Foam lake is about 5 km north-west of the town of Foam Lake in the RM of Foam Lake No. 276. Access to the lake is from Highways 16 and 310.

== Foam Lake Heritage Marsh ==
Foam Lake Heritage Marsh surrounds much of the lake and is a large staging area in the autumn for thousands of ducks, geese, swans, and cranes on their migration south. It designated an Important Bird Area of Canada (Foam Lake SK 065) and is part of the Quill Lakes International Bird Area. Located 7 km north-west of the town of Foam Lake, it covers an area of about 6,500 acres. Beginning in 1980, restoration of the marsh began as prior to that, there were several attempts to drain it. The marsh and lake became protected by an agreement between adjacent landowners, the RM of Foam Lake, and the Foam Lake Conservation and Development Area Authority. Beginning in 1985, Ducks Unlimited Canada began the construction of nine dams and dykes around the lake and marsh designed to regulate water levels to benefit both wildlife and farmers.

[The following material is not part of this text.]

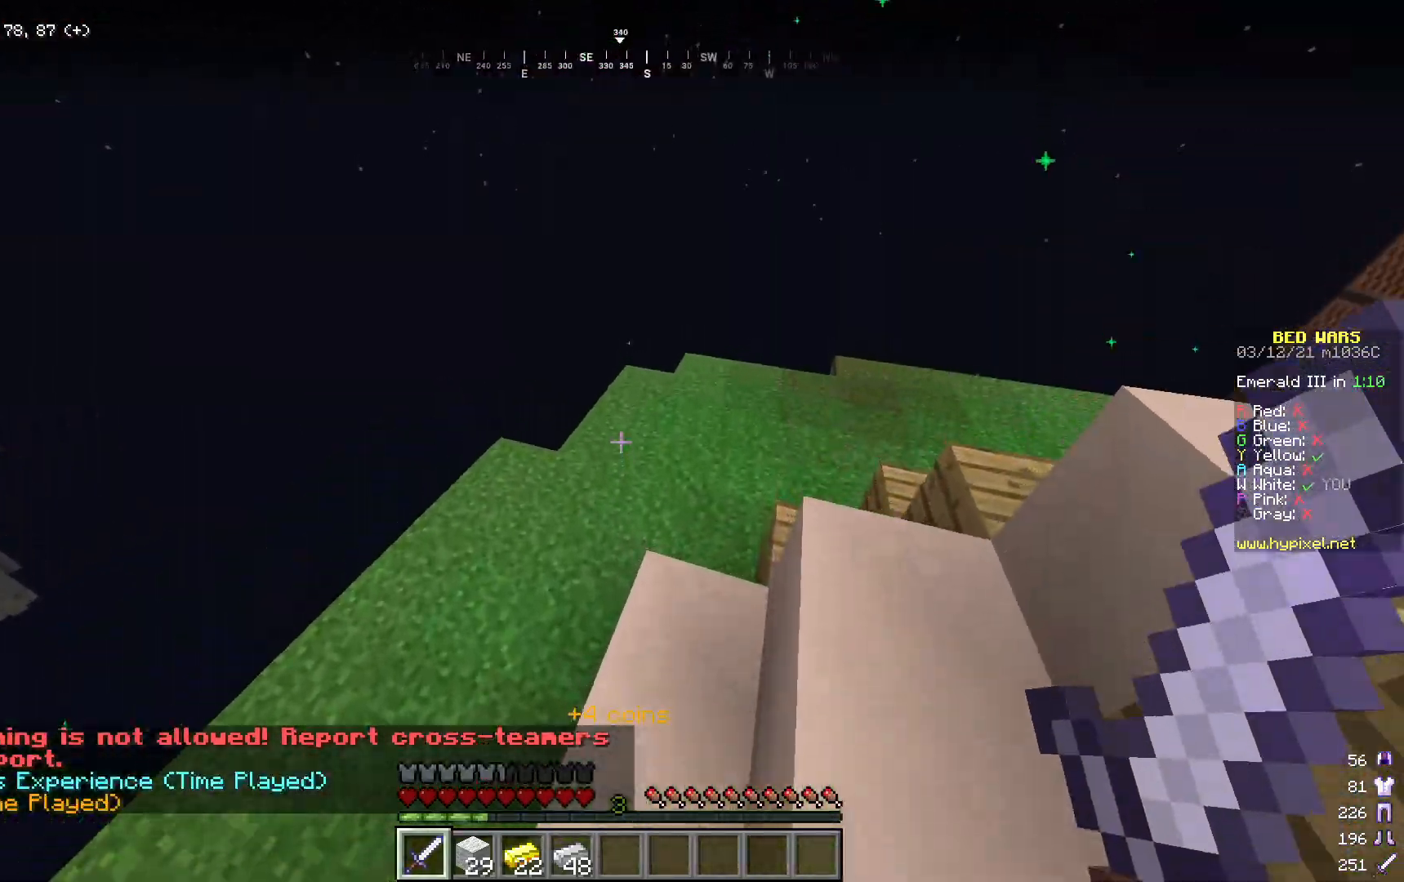
{"keys": ["d"], "mouse": [], "events": [[50, "d", "down"], [100, "w", "up"]]}
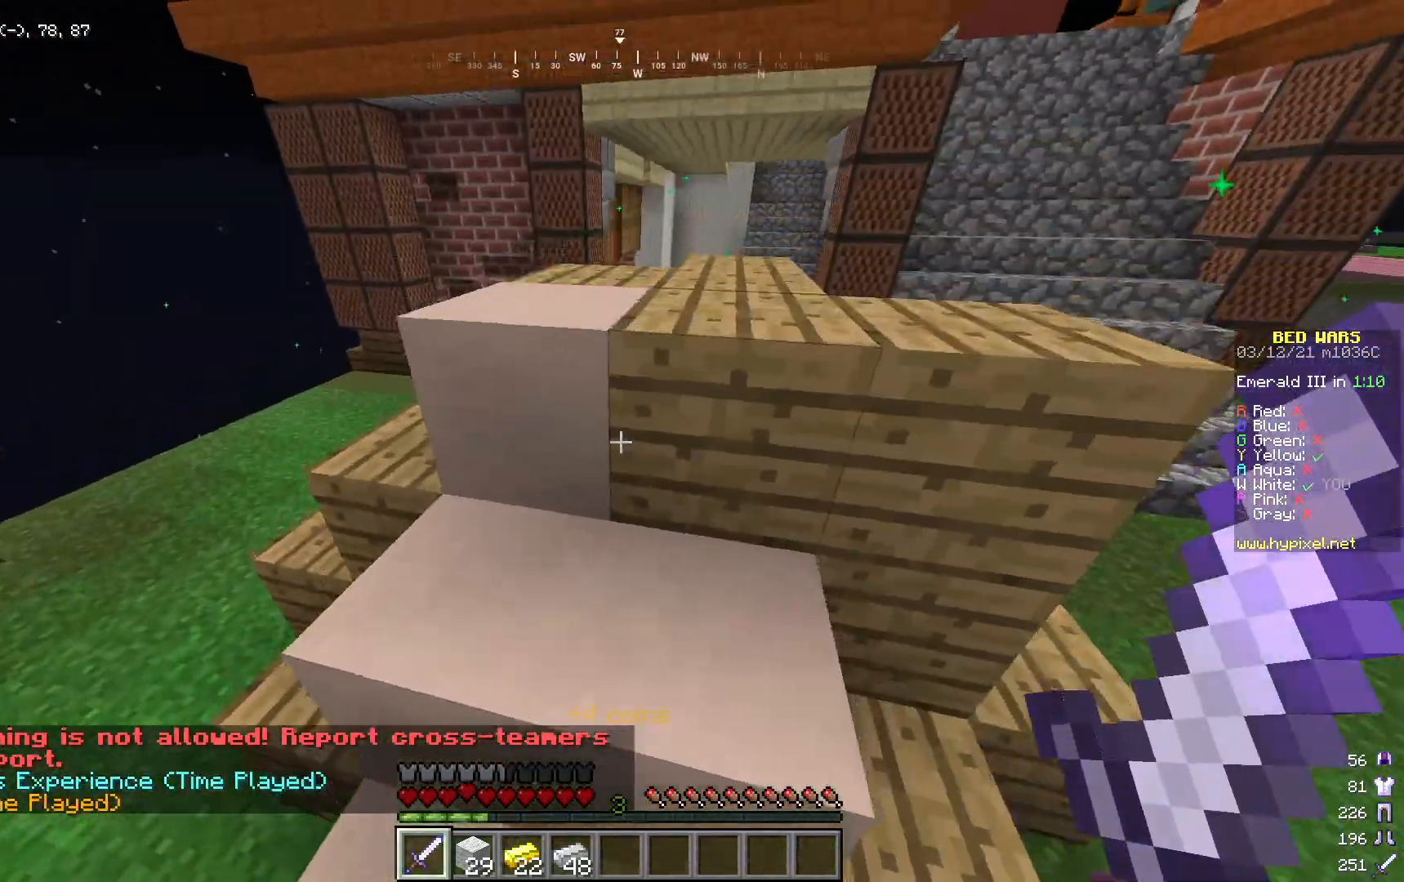
{"keys": ["w"], "mouse": [], "events": [[50, "d", "up"], [50, "w", "down"]]}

South of the lake, alongside Highway 16, is the Foam Lake Nature Centre. The Nature Centre has a waterfowl diorama, an interactive map of the Heritage Marsh, and interpretive displays. There is also a picnic area, small campground, and a 1 km long nature trail that follows Milligan Creek. At the lake, there are two wildlife viewing areas. Johnson Viewing Area is located at the northern end of the lake and includes a viewing tower and canoe launch. Bertdale Viewing Area is located near the centre of the marsh.

Birds found around the lake and marsh include Canada geese, sandhill cranes, snow geese, peregrine falcons, American coots, black-crowned night herons, American bitterns, soras, American white pelicans, black terns, common terns, pied-billed grebes, red-necked grebes, great blue herons, Franklin's gulls, tundra swans, common goldeneyes, and short-eared owls.

== Fish species ==
Walleye are a commonly found fish in Foam Lake.